AWS has come under attack in recent months for its lock-in reliant business model and uncompetitive pricing structures. And while Google is more focused on growing GCP than ever before, it still trails it’s larger peers by a significant margin. Meanwhile, over years of delivery, Microsoft has built up considerable enterprise trust – buoyed significantly in recent months as enterprises race to deploy O365 and Teams to keep their businesses running through the Covid-19 pandemic.

However, while Cognizant’s move to exploit this shifting landscape adds up, it is not the only firm in recent years to lean further into a Microsoft partnership. Accenture’s Avanade partnership and DXC’s all-powerful Microsoft business team are just two examples where Cognizant is playing catch-up with competitors rather than leading the charge.

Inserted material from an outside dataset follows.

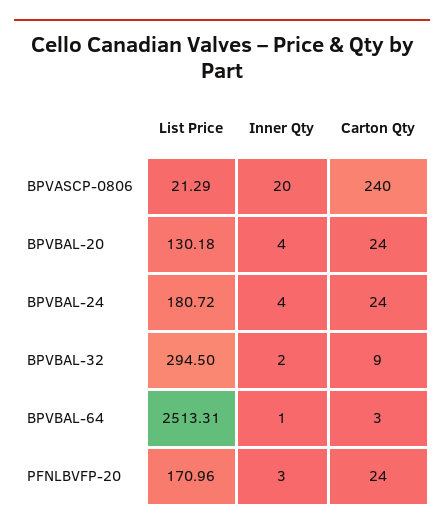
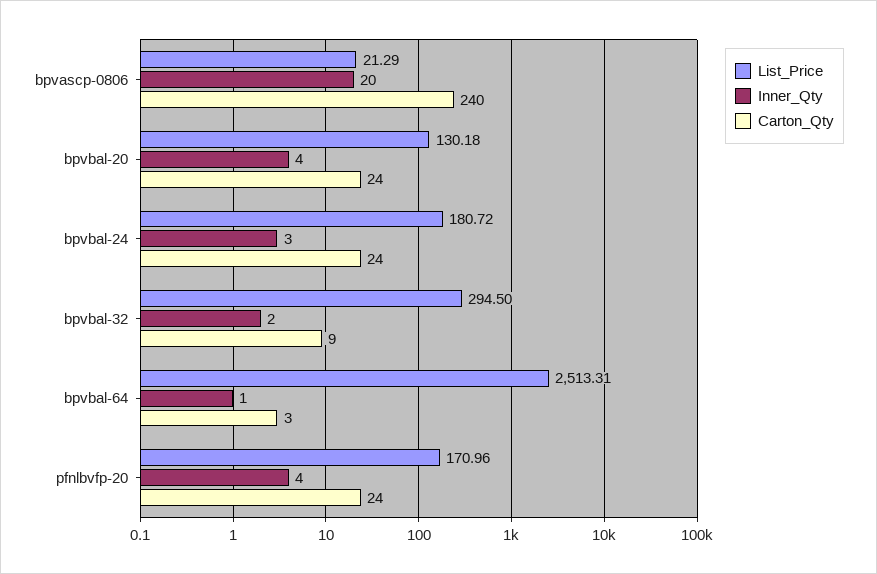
Inner Qty, BPVBAL-24: 4 -> 3
Inner Qty, PFNLBVFP-20: 3 -> 4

Even with some competitors ahead of the curve, the insatiable demand for cloud services puts the seal of approval on Cognizant’s investments

The more optimistic reality is playing catch-up or leading the charge make relatively little difference in a market where demand far outstrips supply. Azure talent is tough to find at scale – so Cognizant’s willingness to bring in close to 1000 professionals through acquisition puts it in a stronger position to service rapidly growing demand than competitors looking to build talent organically. Moreover, with a commitment to spend millions on growing their new Microsoft Business Group, it is unlikely we have seen the last acquisition from Cognizant. With a few more investments bringing talent-at-scale and focused localized delivery – Cognizant can quickly become a must-have on CIOs cloud transformation shortlists.

Cognizant’s aim is to be a preeminent services player across the technology frontier – starting with crucial ecosystem relationships in key technology areas like the cloud is a sound way to demonstrate you mean business.